■ Available data ■
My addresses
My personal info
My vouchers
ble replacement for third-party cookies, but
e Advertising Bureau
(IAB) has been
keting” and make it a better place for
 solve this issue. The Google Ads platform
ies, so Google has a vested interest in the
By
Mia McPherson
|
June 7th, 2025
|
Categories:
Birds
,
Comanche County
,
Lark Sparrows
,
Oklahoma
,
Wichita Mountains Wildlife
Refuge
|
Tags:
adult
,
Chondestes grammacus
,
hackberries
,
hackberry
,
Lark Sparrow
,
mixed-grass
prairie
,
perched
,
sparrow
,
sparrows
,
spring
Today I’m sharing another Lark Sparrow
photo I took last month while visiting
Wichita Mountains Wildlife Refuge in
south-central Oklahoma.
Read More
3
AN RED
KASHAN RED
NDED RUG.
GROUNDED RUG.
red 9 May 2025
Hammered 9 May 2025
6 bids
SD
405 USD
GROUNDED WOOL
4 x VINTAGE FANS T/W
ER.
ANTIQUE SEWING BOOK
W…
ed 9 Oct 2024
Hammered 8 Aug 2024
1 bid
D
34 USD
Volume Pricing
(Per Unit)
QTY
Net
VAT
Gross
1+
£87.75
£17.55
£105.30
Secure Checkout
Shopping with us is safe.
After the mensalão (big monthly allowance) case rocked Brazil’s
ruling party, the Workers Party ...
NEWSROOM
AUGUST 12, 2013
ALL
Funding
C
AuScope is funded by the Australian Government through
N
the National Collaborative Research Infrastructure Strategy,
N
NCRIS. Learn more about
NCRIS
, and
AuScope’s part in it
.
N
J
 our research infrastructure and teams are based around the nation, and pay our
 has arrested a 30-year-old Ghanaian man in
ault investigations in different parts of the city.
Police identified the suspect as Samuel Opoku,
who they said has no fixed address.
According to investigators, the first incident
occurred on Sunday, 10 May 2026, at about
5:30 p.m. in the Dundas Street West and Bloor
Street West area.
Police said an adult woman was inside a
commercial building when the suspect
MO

■ Prompt ■
From the first line to the last, copy the records without alteration.

■ Reply ■
My addresses
My personal info
My vouchers
ble replacement for third-party cookies, but
e Advertising Bureau
(IAB) has been
keting” and make it a better place for
 solve this issue. The Google Ads platform
ies, so Google has a vested interest in the
By
Mia McPherson
|
June 7th, 2025
|
Categories:
Birds
,
Comanche County
,
Lark Sparrows
,
Oklahoma
,
Wichita Mountains Wildlife
Refuge
|
Tags:
adult
,
Chondestes grammacus
,
hackberries
,
hackberry
,
Lark Sparrow
,
mixed-grass
prairie
,
perched
,
sparrow
,
sparrows
,
spring
Today I’m sharing another Lark Sparrow
photo I took last month while visiting
Wichita Mountains Wildlife Refuge in
south-central Oklahoma.
Read More
3
AN RED
KASHAN RED
NDED RUG.
GROUNDED RUG.
red 9 May 2025
Hammered 9 May 2025
6 bids
SD
405 USD
GROUNDED WOOL
4 x VINTAGE FANS T/W
ER.
ANTIQUE SEWING BOOK
W…
ed 9 Oct 2024
Hammered 8 Aug 2024
1 bid
D
34 USD
Volume Pricing
(Per Unit)
QTY
Net
VAT
Gross
1+
£87.75
£17.55
£105.30
Secure Checkout
Shopping with us is safe.
After the mensalão (big monthly allowance) case rocked Brazil’s
ruling party, the Workers Party ...
NEWSROOM
AUGUST 12, 2013
ALL
Funding
C
AuScope is funded by the Australian Government through
N
the National Collaborative Research Infrastructure Strategy,
N
NCRIS. Learn more about
NCRIS
, and
AuScope’s part in it
.
N
J
 our research infrastructure and teams are based around the nation, and pay our
 has arrested a 30-year-old Ghanaian man in
ault investigations in different parts of the city.
Police identified the suspect as Samuel Opoku,
who they said has no fixed address.
According to investigators, the first incident
occurred on Sunday, 10 May 2026, at about
5:30 p.m. in the Dundas Street West and Bloor
Street West area.
Police said an adult woman was inside a
commercial building when the suspect
MO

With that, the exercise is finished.